--- START ---

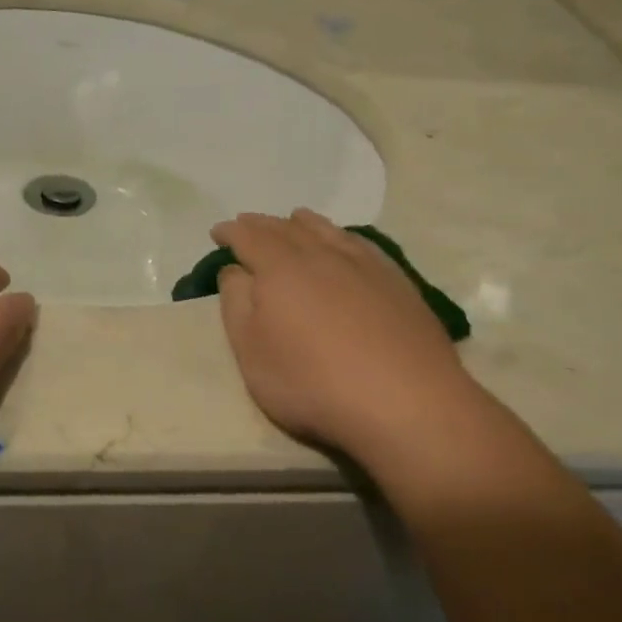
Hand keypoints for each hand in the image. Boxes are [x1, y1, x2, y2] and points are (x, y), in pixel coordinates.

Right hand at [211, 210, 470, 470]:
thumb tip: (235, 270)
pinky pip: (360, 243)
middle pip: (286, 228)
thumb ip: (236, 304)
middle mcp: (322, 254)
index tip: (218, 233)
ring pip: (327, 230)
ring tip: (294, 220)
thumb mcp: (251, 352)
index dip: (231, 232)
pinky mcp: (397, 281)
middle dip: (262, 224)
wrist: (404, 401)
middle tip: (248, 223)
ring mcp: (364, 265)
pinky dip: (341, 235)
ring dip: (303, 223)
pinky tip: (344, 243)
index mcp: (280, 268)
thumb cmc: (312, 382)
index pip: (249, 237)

--- END ---

▶ [What to do]: Everything from the line with "thumb mcp: (251, 352)" through the last line of the material above should be echoed exactly, and nothing else.

▶ [Output below]:
thumb mcp: (251, 352)
index dip: (231, 232)
pinky mcp: (397, 281)
middle dip: (262, 224)
wrist: (404, 401)
middle tip: (248, 223)
ring mcp: (364, 265)
pinky dip: (341, 235)
ring dip: (303, 223)
pinky tip: (344, 243)
index mcp: (280, 268)
thumb cmc: (312, 382)
index pip: (249, 237)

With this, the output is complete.